Required action 1. In the cybersecurity article, which countries does Clarke list as able to retaliate with cyberattacks?
Required action 2. Please continue the cybersecurity article from the end of its last paragraph.

Text section.
--- START ---

Updated

America's critical computer networks are so vulnerable to attack that it should deter U.S. leaders from going to war with other nations, a former top U.S. cybersecurity official said Monday.

Richard Clarke, a top adviser to three presidents, joined a number of U.S. military and civilian experts in offering a dire assessment of America's cybersecurity at a conference, saying the country simply can't protect its critical networks.

Clarke said if he was advising the president he would warn against attacking other countries because so many of them — including China, North Korea, Iran and Russia — could retaliate by launching devastating cyberattacks that could destroy power grids, banking networks or transportation systems.

The U.S. military, he said, is entirely dependent on computer systems and could end up in a future conflict in which troops trot out onto a battlefield "and nothing works."

Clarke said a good national security adviser would tell the president that the U.S. might be able to blow up a nuclear plant somewhere, or a terrorist training center somewhere, but a number of countries could strike back with a cyberattack and "the entire us economic system could be crashed in retaliation ... because we can't defend it today."

"I really don't know to what extent the weapon systems that have been developed over the last 10 years have been penetrated, to what extent the chips are compromised, to what extent the code is compromised," Clarke said. "I can't assure you that as you go to war with a cybersecurity-conscious, cybersecurity-capable enemy that any of our stuff is going to work."

--- END ---

Stored dataset rows.

--- START ---

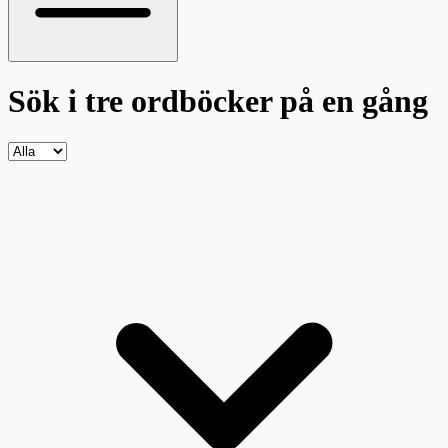
Sök i tre ordböcker
på en gång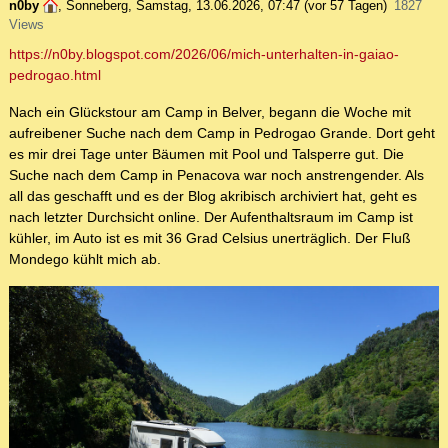
n0by
,
Sonneberg
,
Samstag, 13.06.2026, 07:47
(vor 57 Tagen)
1827
Views
https://n0by.blogspot.com/2026/06/mich-unterhalten-in-gaiao-
pedrogao.html
Nach ein Glückstour am Camp in Belver, begann die Woche mit
aufreibener Suche nach dem Camp in Pedrogao Grande. Dort geht
es mir drei Tage unter Bäumen mit Pool und Talsperre gut. Die
Suche nach dem Camp in Penacova war noch anstrengender. Als
all das geschafft und es der Blog akribisch archiviert hat, geht es
nach letzter Durchsicht online. Der Aufenthaltsraum im Camp ist
kühler, im Auto ist es mit 36 Grad Celsius unerträglich. Der Fluß
Mondego kühlt mich ab.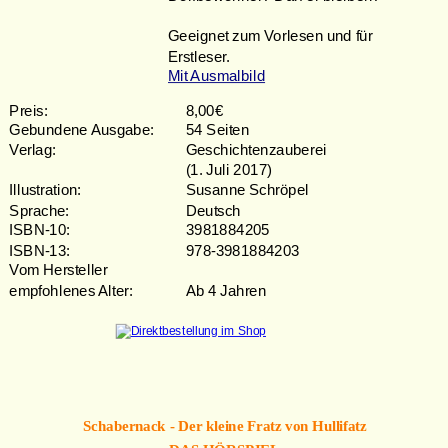
Geeignet zum Vorlesen und für 
Erstleser. 
Mit Ausmalbild
Preis: 
8,00€
Gebundene Ausgabe: 
54 Seiten
Verlag: 
Geschichtenzauberei 
(1. Juli 2017)
Illustration: 
Susanne Schröpel
Sprache: 
Deutsch
ISBN-10: 
3981884205
ISBN-13:  
978-3981884203
Vom Hersteller 
empfohlenes Alter: 
Ab 4 Jahren 
Schabernack - Der kleine Fratz von Hullifatz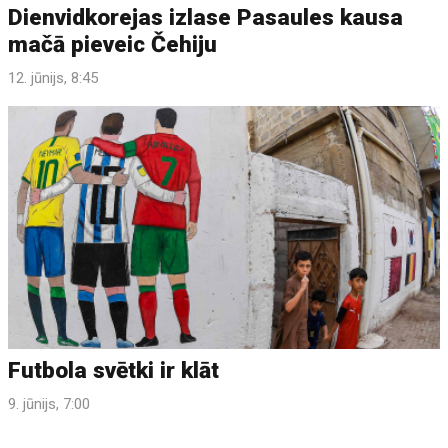
Dienvidkorejas izlase Pasaules kausa
mačā pieveic Čehiju
12. jūnijs, 8:45
Futbola svētki ir klāt
9. jūnijs, 7:00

--- END ---

Final answer 1. China, North Korea, Iran and Russia.

Final answer 2.
Clarke, along with Gen. Keith Alexander, who heads both the National Security Agency and U.S. Cyber Command, told the conference crowd that the U.S. needs to do a better job at eliminating network vulnerabilities and more aggressively seek out malware or viruses in American corporate, military and government systems.

But Clarke was more strident about pushing for broader government regulations to enforce such improvements, despite political reluctance. The problems, he said, will not be fixed unless the government gets more involved.

He added that the U.S. also needs to make it clear to countries such as China that efforts to use computer-based attacks to steal high-tech American data will be punished.

In a forceful and detailed public report last week. U.S. intelligence officials accused China and Russia of systematically stealing sensitive U.S. economic information and technologies for their own national economic gain.

The report called on the U.S. to confront China and Russia in a broad diplomatic push to combat cyberattacks that are on the rise and which represent a "persistent threat to U.S. economic security."

On Monday, Clarke said that until there are real consequences for the massive espionage, countries like China will still keep stealing.